My student today asked me how it is that the Swiss can afford to live here. He said that he finds Switzerland very expensive. I told him that it is expensive, but that in general people are still paid fair wages. As a general economy that means there are little to no low0-level manufacturing jobs in Switzerland and that the country’s industries need to constantly innovate to stay on the forefront of technology and business practices.

Though next to the USA, Switzerland too has a large wealth divide. This is what a recent study by the Credit Suisse has to say about the USA:

“The United States has by far the greatest number of members of the top 1% global wealth group, accounting for 41% of those with wealth exceeding USD 10 million and 32% of the world’s billionaires.”

And here about Switzerland:

“Switzerland has displayed only a small decrease in wealth inequality over the past century. As a consequence, a large proportion of the Swiss population is found in the upper echelons of the world distribution. Fully 1.8% of the global top 1% is Swiss, remarkable for a country with just 0.1% of world population. More than 95% of Swiss adults have assets above USD 10,000 and 50% of the population is worth more than USD 100,000.”

Despite the highest earners in Switzerland being lightyears in front of the middle class, the middle class in Switzerland is much better situated than the middle class in the USA.

The wealth divide in the USA is what is causing its biggest problems. The government and industry in the USA needs to look at ways of increasing the position of the middle class. People need to be able to work and earn enough to live a good life. According to OECD statistics Switzerland with its low taxation rate brings in more percentage wise in taxes than the USA. The reason is two pronged. First there are so many loopholes in the American tax code that some big players are not paying anything (GE for instance). But equally bad is that almost 50% of Americans don’t make enough money to be taxed.

Conservatives think that everyone should pay taxes, but forcing the poorest people to pay taxes will only cause them and the economy to suffer more. Liberal views of increasing taxes on the highest earners will only scare them away. The idea approach is to get the working poor to be working and middle class tax payers and to eliminate the tax loops so that the already implemented taxes are paid and not subverted. If that’s correctly done, there could even be drops in taxes, as more people would be contributing.

Interestingly enough Walmart is a great example for illustrating good and bad economic policies.


Walmart economic principles in the work force are what is ailing America. People work at Walmart and are not paid enough to afford all of their amenities. This is in a drive to cut costs and prices for people. When people start working at Walmart in the US they are told that they will also need to collect some sort of social benefit such as food stamps.
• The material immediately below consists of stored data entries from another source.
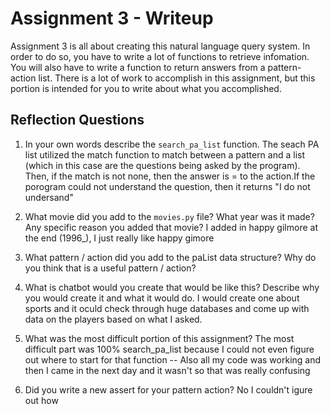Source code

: # Assignment 3 - Writeup

Assignment 3 is all about creating this natural language query system.  In order to do so, you have to write a lot of functions to retrieve infomation.  You will also have to write a function to return answers from a pattern-action list.  There is a lot of work to accomplish in this assignment, but this portion is intended for you to write about what you accomplished.

## Reflection Questions
1. In your own words describe the `search_pa_list` function.
The seach PA list utilized the match function to match between a pattern and a list (which in this case are the questions being asked by the program). Then, if the match is not none, then the answer is = to the action.If the porogram could not understand the question, then it returns "I do not undersand"

2. What movie did you add to the `movies.py` file?  What year was it made? Any specific reason you added that movie?
I added in happy gilmore at the end (1996_), I just really like happy gimore

3. What pattern / action did you add to the paList data structure?  Why do you think that is a useful pattern / action?


4. What is chatbot would you create that would be like this?  Describe why you would create it and what it would do.
I would create one about sports and it oculd check through huge databases and come up with data on the players based on what I asked.

5. What was the most difficult portion of this assignment?
The most difficult part was 100% search_pa_list because I could not even figure out where to start for that function -- Also all my code was working and then I came in the next day and it wasn't so that was really confusing

6. Did you write a new assert for your pattern action?
No I couldn't igure out how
The tax payer while looking for the cheapest product is essentially subsidizing Walmart employees with his or her tax dollars. This is a vicious circle to the bottom and everyone is losing. This is the current state of the USA.


Walmart does understand that it is better to sell 100 items at 10 dollars each ($1000) than 30 items at 30 dollars each ($900). The same is true for taxes. It would be better to tax 250 million people at 25% than 30 million at 35%.
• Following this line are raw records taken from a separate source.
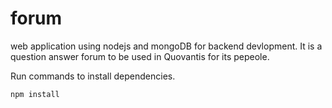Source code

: # forum
web application using nodejs and mongoDB for backend devlopment.
It is a question answer forum to be used in Quovantis for its pepeole.

Run commands to install dependencies.

`npm install`

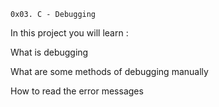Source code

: 	0x03. C - Debugging 

In this project you will learn :

What is debugging

What are some methods of debugging manually

How to read the error messages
Simplified Income trends in Switzerland and USA

The American government and its industry need to find out what do people need to earn to afford to live in modern America and have access to everything they need to be productive citizens: housing, food, transportation, communication, healthcare etc. Once that number is established they need to make sure that the working class makes at least that amount, and better yet slightly more so that these people can also pay taxes.

This is hard to do with the current GDP restrictions, and will mean that some of the highest earners will make less. That’s math, everything else is number games with catastrophic endings.
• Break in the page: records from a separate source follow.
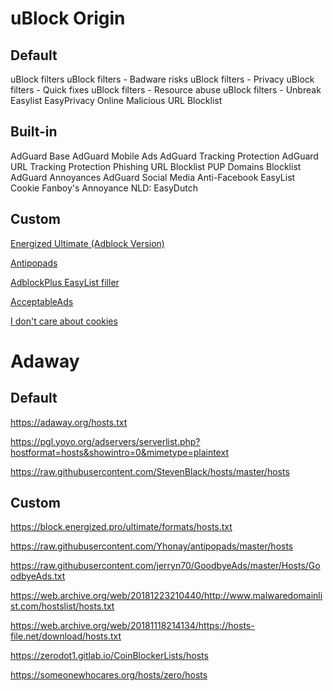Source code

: # uBlock Origin

## Default
uBlock filters
uBlock filters - Badware risks
uBlock filters - Privacy
uBlock filters - Quick fixes
uBlock filters - Resource abuse
uBlock filters - Unbreak
Easylist
EasyPrivacy
Online Malicious URL Blocklist

## Built-in
AdGuard Base
AdGuard Mobile Ads
AdGuard Tracking Protection
AdGuard URL Tracking Protection
Phishing URL Blocklist
PUP Domains Blocklist
AdGuard Annoyances
AdGuard Social Media
Anti-Facebook
EasyList Cookie
Fanboy's Annoyance
NLD: EasyDutch

## Custom
[Energized Ultimate (Adblock Version)](https://block.energized.pro/ultimate/formats/filter)

[Antipopads](https://raw.githubusercontent.com/Yhonay/antipopads/master/popads.txt)

[AdblockPlus EasyList filler](https://easylist-downloads.adblockplus.org/abp-filters-anti-cv.txt)

[AcceptableAds](https://easylist-downloads.adblockplus.org/exceptionrules.txt)

[I don't care about cookies](https://www.i-dont-care-about-cookies.eu/abp/)



# Adaway

## Default
https://adaway.org/hosts.txt

https://pgl.yoyo.org/adservers/serverlist.php?hostformat=hosts&showintro=0&mimetype=plaintext

https://raw.githubusercontent.com/StevenBlack/hosts/master/hosts


## Custom
https://block.energized.pro/ultimate/formats/hosts.txt

https://raw.githubusercontent.com/Yhonay/antipopads/master/hosts

https://raw.githubusercontent.com/jerryn70/GoodbyeAds/master/Hosts/GoodbyeAds.txt

https://web.archive.org/web/20181223210440/http://www.malwaredomainlist.com/hostslist/hosts.txt

https://web.archive.org/web/20181118214134/https://hosts-file.net/download/hosts.txt

https://zerodot1.gitlab.io/CoinBlockerLists/hosts

https://someonewhocares.org/hosts/zero/hosts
Now the wealthiest will claim that they earned that money on their own virtues. While I do not advocate wealth redistribution, it must be said that the money has been unjustly and immorally falsely distributed. Look at the Walmart example. Bad math. The wealthiest should technically be subsidizing the employees through taxes, but rather they have found loopholes to avoid taxation and are not paying for it. The remaining middle class are paying for it. And those of the highest earners that are subsidizing it, should look at the math again and say, “I’d rather give this money directly to the employees for their work, than to the government to run a program to support these people.”

In conclusion, you can only have everyone paying taxes when a certain level of existence has been reached. In modern society and in the modern economy existence includes more than it ever has. It does include things like phones, internet, access to transportation. Without those things, people cannot partake in the modern economy. Lastly, it is the duty of members in a democracy to hold their governments accountable for tax spending.